Excerpt:
Reproducibility

Vaibify is built around the principle that every computational result should be reproducible from a single command. This page describes the tools and practices that make this possible.

The Reproducibility Stack

A Vaibify project captures four layers of provenance:

Environment – The Docker image pins the operating system, compilers, system libraries, Python version, and all package versions.
Code – container.conf lists every repository with its branch or tag, so the exact source code is recorded.
Pipeline – workflow.json defines the commands to run and their order, removing ambiguity about how results were produced.
Configuration – vaibify.yml records all settings, so a collaborator can rebuild the identical environment.

Together, these four files constitute a reproducibility manifest. Sharing them (or the repository that contains them) is sufficient for anyone with Docker to reproduce the results.

L1 precondition: workflows live inside a git repo

Vaibify enforces the lowest rung of the reproducibility ladder as a precondition, not a best practice. Every workflow must live inside a git repository — its project repo — which vaibify auto-detects as the git work tree enclosing the workflow.json file. A workflow saved to a directory that is not a git work tree is rejected at both creation and connect time with a clear error pointing the user to run git init. The dashboard cannot display a meaningful reproducibility level for code that cannot be committed, so asking for one would be dishonest.

The project-repo path is auto-detected once per connect via git rev-parse --show-toplevel, stamped on the in-memory workflow dict, and threaded through every subsequent status, badge, and manifest call. A single container may host multiple workflows in separate project-repo subdirectories (for example, a paper pipeline and a follow-on cross-system analysis that share the same dependency clones); the active workflow determines the scope of every per-file badge.

Test markers (the JSON files that record the last pytest outcome + output-file hashes for each step) live inside the project repo under .vaibify/test_markers/ and are committed alongside workflow.json. This makes a workflow’s verification state — which tests have run, what they produced, whether the outputs have drifted — reproducible from a fresh clone without rerunning anything.

AICS Level 3 — Reproducible

Vaibify targets AICS Level 3 (“Reproducible”) on the AI Containment Scale: third parties can confirm, at the bit level, that the artefacts they hold are byte-for-byte identical to the artefacts the original workflow produced. Level 3 is a claim about file-byte identity, not numerical re-derivation. Re-running the workflow on a different machine may produce slightly different bytes for the same inputs (CPU/BLAS variance, see Known limitations); the hashes recorded in MANIFEST.sha256 describe the bytes the original run produced, and those bytes can be redistributed and verified anywhere coreutils is installed.

The Reproducibility Envelope

An honest L3 claim covers three tiers. Vaibify writes one file per tier into the project repo, and each tier is independently verifiable with standard tools — vaibify is the orchestrator, not a dependency.

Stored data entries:
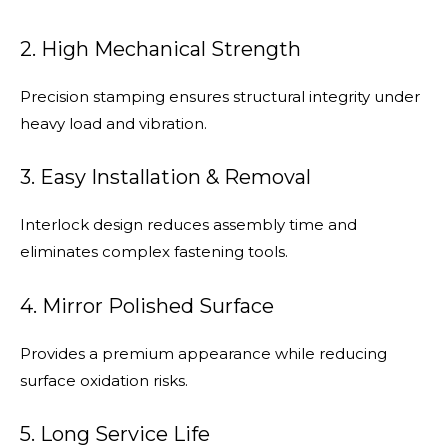
2. High Mechanical Strength
Precision stamping ensures structural integrity under
heavy load and vibration.
3. Easy Installation & Removal
Interlock design reduces assembly time and
eliminates complex fastening tools.
4. Mirror Polished Surface
Provides a premium appearance while reducing
surface oxidation risks.
5. Long Service Life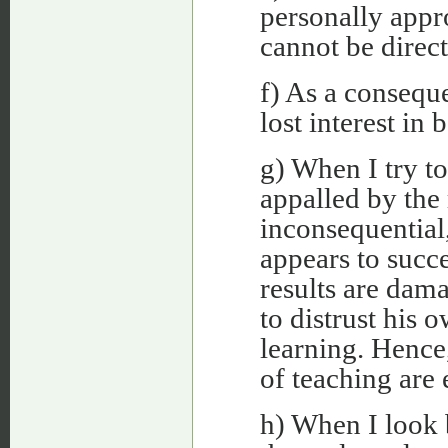
personally appr
cannot be direc
f) As a conseque
lost interest in 
g) When I try to
appalled by the 
inconsequential
appears to succe
results are dama
to distrust his 
learning. Hence
of teaching are 
h) When I look b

Task instructions:
[1] Answer these from the Vaibify reproducibility page:
(a) Which file lists every repository with its branch or tag?
(b) In which folder inside the project repo do the test markers live?
(c) Which AICS level does Vaibify target, and what is that level called?
[2] Carry on the Vaibify reproducibility page from its last sentence onward.

Results for the exercise:
[1]
(a) container.conf
(b) .vaibify/test_markers/
(c) Level 3, called "Reproducible"

[2]
The envelope is regenerated automatically when the workflow transitions to all-green (every step fully verified), in addition to manual Archive button presses. This keeps the manifest in sync with the latest verified state without requiring the user to remember to trigger it.

Tier 1 — Artifacts (`MANIFEST.sha256`)

A GNU-coreutils shasum-format file at the project-repo root listing every declared workflow output (everything in each step’s saOutputFiles, saPlotFiles, and saDataFiles) by repo-relative POSIX path with its SHA-256 hash:

1a2b3c...  scripts/runAnalysis.py
4d5e6f...  data/results.csv
7g8h9i...  plots/figure1.pdf

Paths containing newlines or backslashes are encoded with the GNU escape convention: the line is prefixed with \ and the path itself has \\ for backslash and \n for newline. This prevents an attacker from forging a second manifest line by injecting a newline into a filename.

Written by fnWriteManifest and verified in-process by flistVerifyManifest. The file is also verifiable on any system that ships coreutils:

sha256sum -c MANIFEST.sha256

An architectural-invariants test enforces that every path-list field in workflow.json (saOutputFiles, saPlotFiles, saDataFiles, and any future addition) is reflected in MANIFEST.sha256 — guarding against silent under-tracking when the workflow schema is extended.

No vaibify install is required.

Tier 2 — Python dependencies (`requirements.lock`)

A pinned, hash-augmented Python dependency lockfile at the project-repo root. Generated by fnGenerateRequirementsLock which shells out to uv pip compile --generate-hashes against pyproject.toml (or requirements.in). Each entry pins an exact version and at least one --hash=sha256:... line.

Verifiers reproduce the environment with stock pip:

pip install --require-hashes -r requirements.lock

uv is needed only to generate the lockfile, never to consume it. flistVerifyRequirementsLock performs a structural check (file exists, parses, every entry carries a sha256 hash) without installing.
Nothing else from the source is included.